The Committed Athlete, On And Off The Field

Over the past two years, Pleasant Valley High School and Chico High School have implemented an initiative called Athlete Committed, helping to educate over 4,000 parents and student athletes on how to get the best out of their athletic ability and to perform at their highest level. In partnership with Butte County Behavioral Health’s Prevention Unit, Chico Unified School District is the first school district in California to take on this initiative. Athlete Committed provides support to local athletes, coaches and parents, and urges athletes to renew their commitment to living a life of excellence on and off the field.

Here are some tips for achieving your goals:

Commitment

  • Living the life of an athlete means waking up every day with a purpose of working toward your goals. Train your mind, your body and your spirit, so that you know you have done all that is possible to prepare and to be your best. Think about the choices you make off the field, as they affect what you do on the field.

Excellence

  • How important to you is your athletic career? Are you focused? Are you doing anything that prevents you from achieving your goals? Choose a destiny of excellence – the more you think about it, talk about it and write about it, the more you increase the chance of it happening. Dedication really is worth its weight in gold (and silver and bronze too)!
  • Surround yourself with positive people, places and things. Refuse to associate with any person, place or thing that keeps you from your goals. For example, there is more of a chance you will drink or smoke if you hang out with people who are drinking and smoking.

Health

  • Sleep is a clear predictor of performance! With eight to ten hours of sleep athletes perform faster, stronger, and with more accuracy. A Stanford University sleep study shows that the average teen in America today gets a mere six hours and forty minutes of sleep per night!
  • “Post exercise” nutrition is critical to recovery. The John Underwood American Athletic Institute recommends that athletes consume a sweet drink with electrolytes (4-6oz.), and consume a liquid protein (12-16oz.) and carbohydrates (75g). Within one hour of training, eat a nutritious meal (i.e., dinner).
  • Consumption of alcohol directly relates to decreased athletic performance in key factors related to the success of an athlete: alcohol use decreases speed, acceleration, endurance, agility, strength and concentration. The residual effect of alcohol or a hangover has been shown to reduce performance by an average of 11.4% in elite athlete performance. According to the American Athletic Institute, one night of heavy drinking projects losses of as much as two weeks of training effect.
  • Do not let other people choose if or when you will drink alcohol or use other drugs. Make that choice for yourself. Don’t let alcohol keep you from reaching your full potential and goal of excellence. Your team, your school and your community are behind you.
  • A UCLA study on brain development reveals that the most significant period of mature brain development in the human lifespan occurs during the ages of 12-21. If athletes and teams do not unite to eliminate underage drinking and drug use, the result may be lost dreams, lost futures, lost hope and lost lives.

Photos: Steve Chollet

Take Action

People and programs earn more respect for the way they do things than for the fact that they win games – that’s what sets them apart from others. Your own character is reflected most by whom you choose to be with. Choosing not to drink or use drugs isn’t enough. Choose not to drink alcohol or use other drugs AND choose not to be in the presence of anyone who is drinking alcohol or using other drugs.

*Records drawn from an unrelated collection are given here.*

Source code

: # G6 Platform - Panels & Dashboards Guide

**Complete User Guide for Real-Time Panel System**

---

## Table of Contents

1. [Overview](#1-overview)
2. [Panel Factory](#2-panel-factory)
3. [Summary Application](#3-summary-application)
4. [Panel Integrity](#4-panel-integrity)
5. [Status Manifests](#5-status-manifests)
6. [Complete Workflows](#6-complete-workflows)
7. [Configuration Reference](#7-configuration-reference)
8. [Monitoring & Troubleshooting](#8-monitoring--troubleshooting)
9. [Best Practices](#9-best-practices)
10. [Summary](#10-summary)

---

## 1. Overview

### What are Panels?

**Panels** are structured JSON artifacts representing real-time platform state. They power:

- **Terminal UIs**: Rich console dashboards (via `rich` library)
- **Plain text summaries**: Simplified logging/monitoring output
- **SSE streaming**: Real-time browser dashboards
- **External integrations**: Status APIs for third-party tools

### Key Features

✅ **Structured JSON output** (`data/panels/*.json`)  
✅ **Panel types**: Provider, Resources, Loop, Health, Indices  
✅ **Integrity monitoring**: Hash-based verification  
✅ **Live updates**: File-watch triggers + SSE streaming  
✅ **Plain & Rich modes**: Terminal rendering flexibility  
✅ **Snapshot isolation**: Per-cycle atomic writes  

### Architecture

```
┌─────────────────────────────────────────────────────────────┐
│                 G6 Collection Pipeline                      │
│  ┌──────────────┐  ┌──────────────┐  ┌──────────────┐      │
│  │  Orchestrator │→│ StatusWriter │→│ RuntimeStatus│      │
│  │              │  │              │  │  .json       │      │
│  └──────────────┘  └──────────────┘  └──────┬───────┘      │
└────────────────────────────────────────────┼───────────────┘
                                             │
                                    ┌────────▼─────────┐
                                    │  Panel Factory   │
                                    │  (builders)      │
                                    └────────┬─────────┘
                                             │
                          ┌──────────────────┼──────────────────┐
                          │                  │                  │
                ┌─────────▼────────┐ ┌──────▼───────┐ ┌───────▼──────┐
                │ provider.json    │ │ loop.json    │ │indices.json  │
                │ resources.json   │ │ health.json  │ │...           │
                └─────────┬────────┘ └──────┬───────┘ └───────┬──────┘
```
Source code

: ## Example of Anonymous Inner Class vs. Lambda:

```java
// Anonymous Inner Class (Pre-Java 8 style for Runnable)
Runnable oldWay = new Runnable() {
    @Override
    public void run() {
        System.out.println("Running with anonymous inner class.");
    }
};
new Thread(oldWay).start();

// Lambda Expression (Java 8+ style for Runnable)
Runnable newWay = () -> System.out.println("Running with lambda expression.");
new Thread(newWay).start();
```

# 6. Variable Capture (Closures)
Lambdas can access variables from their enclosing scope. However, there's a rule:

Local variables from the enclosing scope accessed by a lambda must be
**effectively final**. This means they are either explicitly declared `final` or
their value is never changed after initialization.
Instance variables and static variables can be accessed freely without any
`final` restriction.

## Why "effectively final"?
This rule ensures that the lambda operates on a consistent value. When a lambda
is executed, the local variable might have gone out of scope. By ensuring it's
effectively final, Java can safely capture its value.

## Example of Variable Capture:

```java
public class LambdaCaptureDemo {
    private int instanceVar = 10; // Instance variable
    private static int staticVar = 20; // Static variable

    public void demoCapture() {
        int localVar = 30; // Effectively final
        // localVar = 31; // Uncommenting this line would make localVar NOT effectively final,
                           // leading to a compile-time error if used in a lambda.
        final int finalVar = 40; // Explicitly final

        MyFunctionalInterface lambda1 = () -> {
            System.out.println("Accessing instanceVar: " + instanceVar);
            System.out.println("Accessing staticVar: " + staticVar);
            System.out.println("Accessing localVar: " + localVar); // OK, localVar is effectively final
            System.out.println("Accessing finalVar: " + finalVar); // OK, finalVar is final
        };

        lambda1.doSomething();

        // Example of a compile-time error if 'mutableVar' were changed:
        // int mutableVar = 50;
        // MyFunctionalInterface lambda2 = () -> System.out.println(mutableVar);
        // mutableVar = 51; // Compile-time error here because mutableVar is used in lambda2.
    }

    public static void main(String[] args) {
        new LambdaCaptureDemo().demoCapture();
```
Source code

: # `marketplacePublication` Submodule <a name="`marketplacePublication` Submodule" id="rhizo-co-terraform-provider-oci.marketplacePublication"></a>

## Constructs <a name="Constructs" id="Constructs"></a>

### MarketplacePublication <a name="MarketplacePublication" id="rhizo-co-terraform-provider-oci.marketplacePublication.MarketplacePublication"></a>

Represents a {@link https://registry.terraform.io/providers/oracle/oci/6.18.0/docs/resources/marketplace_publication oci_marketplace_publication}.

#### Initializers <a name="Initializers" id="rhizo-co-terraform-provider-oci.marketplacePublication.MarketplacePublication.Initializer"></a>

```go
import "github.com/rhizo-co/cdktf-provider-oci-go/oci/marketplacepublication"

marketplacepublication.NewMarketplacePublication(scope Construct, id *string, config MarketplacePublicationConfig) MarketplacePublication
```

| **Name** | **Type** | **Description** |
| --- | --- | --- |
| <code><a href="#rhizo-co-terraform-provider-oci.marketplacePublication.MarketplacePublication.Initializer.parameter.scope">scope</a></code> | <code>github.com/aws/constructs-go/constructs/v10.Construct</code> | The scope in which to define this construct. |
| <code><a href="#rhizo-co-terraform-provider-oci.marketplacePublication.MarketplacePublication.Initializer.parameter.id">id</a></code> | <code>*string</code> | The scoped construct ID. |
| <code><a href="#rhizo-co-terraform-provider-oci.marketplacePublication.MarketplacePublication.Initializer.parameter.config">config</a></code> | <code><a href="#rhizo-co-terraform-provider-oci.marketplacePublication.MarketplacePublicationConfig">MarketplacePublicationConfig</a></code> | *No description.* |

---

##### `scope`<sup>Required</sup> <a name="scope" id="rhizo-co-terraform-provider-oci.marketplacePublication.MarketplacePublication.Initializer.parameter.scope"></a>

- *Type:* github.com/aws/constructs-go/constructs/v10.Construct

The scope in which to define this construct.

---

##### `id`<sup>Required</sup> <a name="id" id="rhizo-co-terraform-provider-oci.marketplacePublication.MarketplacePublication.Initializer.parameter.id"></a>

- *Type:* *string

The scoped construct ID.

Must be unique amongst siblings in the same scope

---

  • The way you conduct yourself prior to, during and following a game unquestionably impacts everyone involved. Make those who came before you and those who will come in the future proud of your team.
  • In team meetings discuss the team formula for success and what that looks like on and off the field. Organize post-game events for your team that do not include drugs and alcohol. Check in with your teammates to seek out parties where no alcohol, tobacco or other drugs are available. Support each other and hold each other accountable.
  • Be a good role model for younger athletes – they watch you and wait for the day to wear your jersey. Teach them how to be committed and how to strive for excellence.
  • Share your athletic goals with your family and friends. Get them involved in your commitment to be an athlete who leads with passion, dedication and determination. Your family and friends can help you reach your goals.

Raise the bar to create your own personal best! As track and field coach and co-founder of Nike, Inc., Bill Bowerman says, “Great things only happen to people who expect great things to happen to them.”

Danelle Campbell
About Danelle Campbell

Danelle Campbell is Program Manager of the Prevention Unit for Butte County Behavioral Health. In addition, she provides consultation, facilitation and training at local, state and national levels.